WHAT IS REQUIRED
Scan the entries for "contro". Every line that holds it is to be copied.

(Dataset entries)

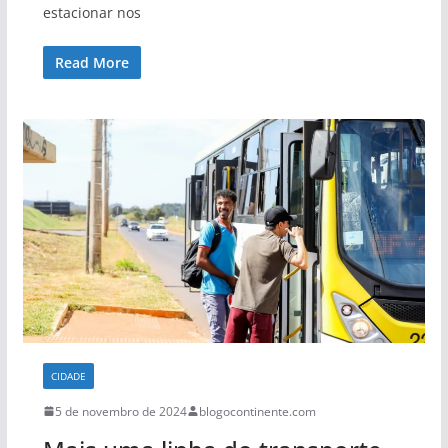
estacionar nos
Read More
CIDADE
5 de novembro de 2024
blogocontinente.com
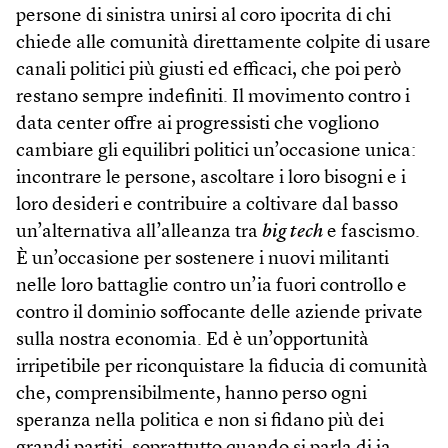
persone di sinistra unirsi al coro ipocrita di chi
chiede alle comunità direttamente colpite di usare
canali politici più giusti ed efficaci, che poi però
restano sempre indefiniti. Il movimento contro i
data center offre ai progressisti che vogliono
cambiare gli equilibri politici un’occasione unica:
incontrare le persone, ascoltare i loro bisogni e i
loro desideri e contribuire a coltivare dal basso
un’alternativa all’alleanza tra
big tech
e fascismo.
È un’occasione per sostenere i nuovi militanti
nelle loro battaglie contro un’ia fuori controllo e
contro il dominio soffocante delle aziende private
sulla nostra economia. Ed è un’opportunità
irripetibile per riconquistare la fiducia di comunità
che, comprensibilmente, hanno perso ogni
speranza nella politica e non si fidano più dei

ANSWER AREA
restano sempre indefiniti. Il movimento contro i
nelle loro battaglie contro un’ia fuori controllo e
contro il dominio soffocante delle aziende private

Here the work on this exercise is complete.